Implement Expiration and Revocation Options for API Keys

[Samk13]

Is your feature request related to a problem? Please describe.

Yes! :) Our security team has identified a risk where users could unintentionally submit their API keys on GitHub and other platforms. This would exposes the system to serious vulnerabilities, particularly if the user holds high privileges, potentially compromising security for an indefinite period.

Describe the solution you'd like

Introduce functionality within Invenio to enhance API key security by:

• Expiration Date: Allow users to set an expiration date when creating API keys. similar to the share link feature introduced in v12.
• Validity Limits: Enable the limitation of API key validity periods.
• Revocation Options: Provide both users and administrators the ability to revoke API keys as needed.

These features should be accessible from both user and admin interfaces to assert comprehensive control over API key management.

Describe alternatives you've considered

Manual Monitoring: Relying on manual monitoring of API key usage to detect and revoke compromised keys. However, this approach is reactive and inefficient. Short-Lived Tokens: Implementing short-lived tokens that require frequent renewal. While this increases security, it may negatively impact user experience due to the need for constant updates.

Additional context

During a recent meeting with the security team, it was highlighted that the accidental exposure of API keys poses a severe risk to our system's integrity. Implementing expiration and revocation features will significantly mitigate this risk by ensuring that compromised keys cannot be used indefinitely. Additionally, providing these options at both user and admin levels will enhance our overall security posture and provide flexibility in managing API access.

Related Issues:

https://github.com/inveniosoftware/invenio-oauth2server/issues/53 https://github.com/inveniosoftware/invenio-oauth2server/issues/186

Proposed Features:

Expiration Date Setting:

• Allow end users to specify an expiration date when generating a new API key.

• Display the expiration date prominently in the API key management interface. Validity Period Limits:

• Implement default validity periods for API keys (e.g., 30 days, 90 days).

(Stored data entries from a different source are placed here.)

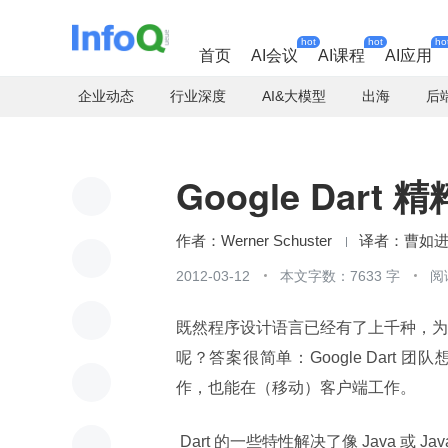
hot
hot
ho
首页
AI会议
AI课程
AI应用
企业动态
行业深度
AI&大模型
出海
后
Google Da
Werner Schuster
曹如
2012-03-12
本文字数：7633 字
阅
既然程序设计语言已经有了上千种，为什么 
呢？答案很简单：Google Dar
作，也能在（移动）客户端工作。
 Dart 的一些特性解决了像 Java 或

• Allow administrators to set global policies for API key validity durations.

Revocation Mechanism:

• Provide a user interface for users to revoke their API keys.
• Enable administrators to revoke any user's API key through the admin dashboard.
• Send notifications to users when their API keys are revoked by an administrator.

Audit Logging:

• Maintain logs of API key creation, expiration, and revocation actions for auditing purposes. User Notifications:
• Notify users via email or in-app notifications when their API keys are about to expire.
• Inform users of any revocations and the reasons behind them.

Benefits:

• Enhanced Security: Reduces the risk of unauthorized access through compromised API keys.
• User Empowerment: Allows users to manage their own API keys proactively.
• Administrative Control: Gives administrators the tools to enforce security policies effectively.
• Compliance: Helps in adhering to security best practices and compliance requirements.

[github-actions[bot]]

This issue was automatically marked as stale.